Since 2016, after Egypt floated the currency for the first time, the government has depended on the so-called “hot money”, which is funds targeting short-term treasury bills with high-interest rates, so that it can keep the exchange rate at a nearly fixed figure, 15.7 pounds for US dollar. Then, Bloomberg reported Egypt keeps the world’s highest real interest rate, which is the difference between the inflation rate and the nominal interest rate. But after the pandemic and the war, the hot money was said to singe Egypt when funds exited the emerging markets, including Egypt. At the same time, the US Federal Bank raised the federal interest rate repeatedly. According to Egypt’s treasurer Mohamed Mait, USD 22 billion departed Egypt after the war. But if hot money departed, the foreign debt instalments and interests stayed. Egypt’s public budget for 2022/2023 was completely depleted with debt payoffs. In time the country lost its greenback sources, such as tourism, while the cost of energy and food doubled. All of that emptied the country’s treasury from greenback reserves so that the government could no longer keep the exchange rate at fixed, relatively low figures to decrease the cost of living and keep prices affordable.

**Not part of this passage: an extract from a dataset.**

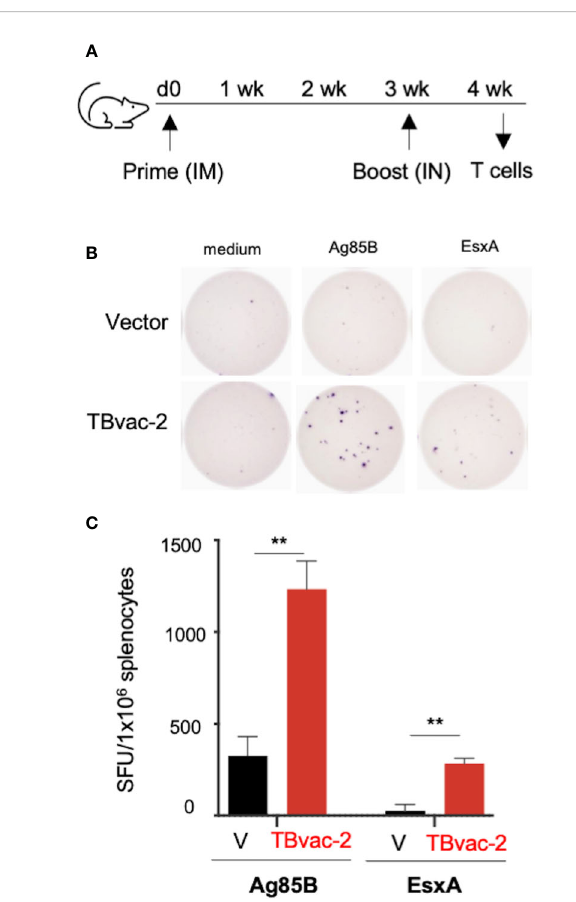
FIGURE 2 Evaluation of TBvac2-induced T cell responses by ELISpot assay. (A) BL6 mice (N=3) were primed with 1x10 5 PFU of rP18tri viral vector (V) alone or TBvac-2 through the IM route, and 21 days later boosted with the same virus at the same dose through the IN route. At 7 d post-boost (dpb), splenocytes were isolated and incubated with medium alone or peptide pools of Ag85B or ESAT-6/EsxA, followed by detection of mouse IFN g by ELISpot. (B) Representative ELISpot wells. (C) The number of IFN g - secreting cells per million splenocytes in the vector and TBvac-2- immunized mice after Ag85B or ESAT-6/EsxA peptide stimulation was normalized with medium-alone control and shown as the average with standard deviation. Statistical analysis was conducted with unpaired t-test. **p <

The new deal with the IMF is expected to relieve the crisis and provide the government with a chance to restore fiscal prudence provided that it stopped wasting reserves in megaprojects aiming at propaganda of feats used politically by Egypt’s General, Abdel Fattah al-Sisi, to establish legitimacy he failed to get through genuine democratic elections. This political-economic overlap complicates the Egyptian situation and makes Egypt stable fire under the ashes.